### TASK BRIEF:
Please quote, word for word, the part of the items below that opens with the line containing "genus: Stipa" and closes with the line containing "name author: (Roem. ex Kunze) T. Moore", including both of those lines.

____

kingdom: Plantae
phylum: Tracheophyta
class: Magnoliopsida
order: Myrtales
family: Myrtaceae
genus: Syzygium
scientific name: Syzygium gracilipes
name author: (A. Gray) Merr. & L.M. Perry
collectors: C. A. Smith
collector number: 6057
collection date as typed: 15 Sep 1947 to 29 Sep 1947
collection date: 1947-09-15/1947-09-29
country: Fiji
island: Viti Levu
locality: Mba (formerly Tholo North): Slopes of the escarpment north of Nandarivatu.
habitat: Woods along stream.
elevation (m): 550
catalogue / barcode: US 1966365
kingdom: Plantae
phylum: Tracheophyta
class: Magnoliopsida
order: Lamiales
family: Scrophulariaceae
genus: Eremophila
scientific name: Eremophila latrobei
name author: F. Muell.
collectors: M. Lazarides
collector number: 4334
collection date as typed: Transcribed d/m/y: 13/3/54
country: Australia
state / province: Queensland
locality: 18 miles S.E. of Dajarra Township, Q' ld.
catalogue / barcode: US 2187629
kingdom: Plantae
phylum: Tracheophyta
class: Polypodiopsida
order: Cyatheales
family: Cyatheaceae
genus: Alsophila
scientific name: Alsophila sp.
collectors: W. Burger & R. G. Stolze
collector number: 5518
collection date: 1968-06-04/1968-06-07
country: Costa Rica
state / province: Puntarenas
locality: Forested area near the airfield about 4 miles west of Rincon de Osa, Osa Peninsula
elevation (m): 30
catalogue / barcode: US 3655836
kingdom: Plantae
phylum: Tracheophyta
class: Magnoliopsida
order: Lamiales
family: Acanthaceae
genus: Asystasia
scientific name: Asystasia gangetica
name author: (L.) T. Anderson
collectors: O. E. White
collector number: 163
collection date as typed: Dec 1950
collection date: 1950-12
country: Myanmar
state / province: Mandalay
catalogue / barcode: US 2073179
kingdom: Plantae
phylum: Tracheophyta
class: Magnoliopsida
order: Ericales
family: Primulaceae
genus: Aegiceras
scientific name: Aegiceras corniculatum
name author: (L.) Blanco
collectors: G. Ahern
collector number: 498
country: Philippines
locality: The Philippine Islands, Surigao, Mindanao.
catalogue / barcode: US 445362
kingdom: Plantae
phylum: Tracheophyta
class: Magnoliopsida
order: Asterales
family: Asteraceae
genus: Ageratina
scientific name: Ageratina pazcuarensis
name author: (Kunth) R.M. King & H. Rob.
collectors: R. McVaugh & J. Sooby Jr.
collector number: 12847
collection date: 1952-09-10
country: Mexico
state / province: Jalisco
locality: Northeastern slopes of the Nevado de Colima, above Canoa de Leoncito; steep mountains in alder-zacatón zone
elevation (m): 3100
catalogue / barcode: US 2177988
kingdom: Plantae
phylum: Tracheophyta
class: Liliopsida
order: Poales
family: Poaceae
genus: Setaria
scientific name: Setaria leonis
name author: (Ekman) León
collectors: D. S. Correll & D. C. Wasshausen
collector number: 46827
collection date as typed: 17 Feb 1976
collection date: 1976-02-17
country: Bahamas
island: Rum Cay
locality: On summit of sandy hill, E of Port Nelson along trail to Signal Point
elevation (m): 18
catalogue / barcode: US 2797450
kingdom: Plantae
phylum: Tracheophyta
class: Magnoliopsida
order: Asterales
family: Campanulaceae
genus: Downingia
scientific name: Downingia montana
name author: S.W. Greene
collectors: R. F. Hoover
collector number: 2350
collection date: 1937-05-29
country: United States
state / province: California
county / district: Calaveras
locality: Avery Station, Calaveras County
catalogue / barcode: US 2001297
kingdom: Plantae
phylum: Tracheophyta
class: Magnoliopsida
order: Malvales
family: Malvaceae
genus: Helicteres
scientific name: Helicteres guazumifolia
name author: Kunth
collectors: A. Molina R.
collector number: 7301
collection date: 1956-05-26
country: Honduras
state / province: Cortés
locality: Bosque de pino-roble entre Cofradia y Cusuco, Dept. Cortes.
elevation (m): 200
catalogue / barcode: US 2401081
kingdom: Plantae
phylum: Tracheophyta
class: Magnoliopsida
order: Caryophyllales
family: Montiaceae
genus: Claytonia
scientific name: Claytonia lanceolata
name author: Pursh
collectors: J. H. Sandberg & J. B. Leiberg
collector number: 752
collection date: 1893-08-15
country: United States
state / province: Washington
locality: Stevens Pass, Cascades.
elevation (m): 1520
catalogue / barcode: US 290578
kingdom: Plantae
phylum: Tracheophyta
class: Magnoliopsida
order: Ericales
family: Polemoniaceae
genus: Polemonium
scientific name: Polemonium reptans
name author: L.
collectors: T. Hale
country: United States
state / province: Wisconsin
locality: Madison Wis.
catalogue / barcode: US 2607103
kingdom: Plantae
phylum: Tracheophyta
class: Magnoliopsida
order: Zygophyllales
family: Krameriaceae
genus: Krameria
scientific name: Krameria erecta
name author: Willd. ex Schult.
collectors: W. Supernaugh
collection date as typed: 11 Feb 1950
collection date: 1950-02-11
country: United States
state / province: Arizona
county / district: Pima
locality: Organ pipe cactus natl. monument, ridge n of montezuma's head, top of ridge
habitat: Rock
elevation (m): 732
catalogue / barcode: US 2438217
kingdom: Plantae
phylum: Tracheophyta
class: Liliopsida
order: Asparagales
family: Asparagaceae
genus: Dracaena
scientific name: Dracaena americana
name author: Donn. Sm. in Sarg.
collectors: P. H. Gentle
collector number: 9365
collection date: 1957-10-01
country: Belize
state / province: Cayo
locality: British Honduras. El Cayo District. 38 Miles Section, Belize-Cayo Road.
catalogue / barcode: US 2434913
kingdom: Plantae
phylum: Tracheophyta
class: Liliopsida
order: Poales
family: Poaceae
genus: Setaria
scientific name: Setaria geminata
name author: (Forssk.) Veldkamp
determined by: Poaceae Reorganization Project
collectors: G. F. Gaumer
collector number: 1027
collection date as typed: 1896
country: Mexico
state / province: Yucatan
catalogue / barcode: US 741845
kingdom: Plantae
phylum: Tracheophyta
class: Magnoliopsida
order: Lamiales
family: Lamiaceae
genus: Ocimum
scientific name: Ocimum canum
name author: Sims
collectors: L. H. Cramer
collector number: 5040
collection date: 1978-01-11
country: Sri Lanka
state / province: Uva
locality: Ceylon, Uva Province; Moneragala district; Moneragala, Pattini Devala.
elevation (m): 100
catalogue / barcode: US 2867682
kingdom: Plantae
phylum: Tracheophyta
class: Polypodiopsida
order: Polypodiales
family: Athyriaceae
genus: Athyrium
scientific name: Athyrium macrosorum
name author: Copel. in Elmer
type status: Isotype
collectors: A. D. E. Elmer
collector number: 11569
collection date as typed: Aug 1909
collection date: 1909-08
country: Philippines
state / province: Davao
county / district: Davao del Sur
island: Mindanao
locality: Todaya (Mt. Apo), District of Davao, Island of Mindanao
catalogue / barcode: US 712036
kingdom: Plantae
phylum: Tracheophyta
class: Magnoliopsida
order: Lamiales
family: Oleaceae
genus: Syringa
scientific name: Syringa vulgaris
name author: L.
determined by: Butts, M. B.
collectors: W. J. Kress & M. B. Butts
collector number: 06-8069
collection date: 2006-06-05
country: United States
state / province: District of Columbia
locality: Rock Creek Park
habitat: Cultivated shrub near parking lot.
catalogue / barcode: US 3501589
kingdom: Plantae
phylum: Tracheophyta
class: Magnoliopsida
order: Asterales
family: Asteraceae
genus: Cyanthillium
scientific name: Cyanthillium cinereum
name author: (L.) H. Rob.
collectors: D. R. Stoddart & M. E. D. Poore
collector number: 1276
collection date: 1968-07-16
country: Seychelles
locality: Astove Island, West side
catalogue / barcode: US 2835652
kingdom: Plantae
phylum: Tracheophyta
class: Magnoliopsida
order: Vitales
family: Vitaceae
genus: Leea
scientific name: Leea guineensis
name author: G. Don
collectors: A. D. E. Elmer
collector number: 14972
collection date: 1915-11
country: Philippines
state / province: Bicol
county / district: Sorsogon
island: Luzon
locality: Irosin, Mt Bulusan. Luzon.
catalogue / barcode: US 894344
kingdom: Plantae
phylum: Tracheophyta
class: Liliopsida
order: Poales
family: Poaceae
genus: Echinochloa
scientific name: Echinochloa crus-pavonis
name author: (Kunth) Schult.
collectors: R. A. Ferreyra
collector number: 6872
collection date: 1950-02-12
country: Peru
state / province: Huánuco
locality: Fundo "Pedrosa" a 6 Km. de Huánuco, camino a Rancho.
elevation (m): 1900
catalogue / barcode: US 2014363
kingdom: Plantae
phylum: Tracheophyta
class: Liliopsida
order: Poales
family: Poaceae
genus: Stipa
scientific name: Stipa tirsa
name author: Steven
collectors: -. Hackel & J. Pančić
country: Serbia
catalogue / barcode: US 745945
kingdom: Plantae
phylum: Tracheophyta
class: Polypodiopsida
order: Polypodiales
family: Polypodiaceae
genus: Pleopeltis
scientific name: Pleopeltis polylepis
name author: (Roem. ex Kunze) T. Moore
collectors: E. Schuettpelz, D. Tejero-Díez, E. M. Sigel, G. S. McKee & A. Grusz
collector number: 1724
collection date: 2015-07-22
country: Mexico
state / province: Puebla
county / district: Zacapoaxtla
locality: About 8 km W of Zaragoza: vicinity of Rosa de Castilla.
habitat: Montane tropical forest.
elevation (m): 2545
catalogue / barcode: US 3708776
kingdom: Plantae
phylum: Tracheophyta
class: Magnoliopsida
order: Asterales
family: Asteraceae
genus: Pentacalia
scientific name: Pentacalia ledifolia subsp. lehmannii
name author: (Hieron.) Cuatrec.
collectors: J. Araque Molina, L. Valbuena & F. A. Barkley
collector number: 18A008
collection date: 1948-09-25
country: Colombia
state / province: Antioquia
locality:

____

### WRITTEN REPLY:
genus: Stipa
scientific name: Stipa tirsa
name author: Steven
collectors: -. Hackel & J. Pančić
country: Serbia
catalogue / barcode: US 745945
kingdom: Plantae
phylum: Tracheophyta
class: Polypodiopsida
order: Polypodiales
family: Polypodiaceae
genus: Pleopeltis
scientific name: Pleopeltis polylepis
name author: (Roem. ex Kunze) T. Moore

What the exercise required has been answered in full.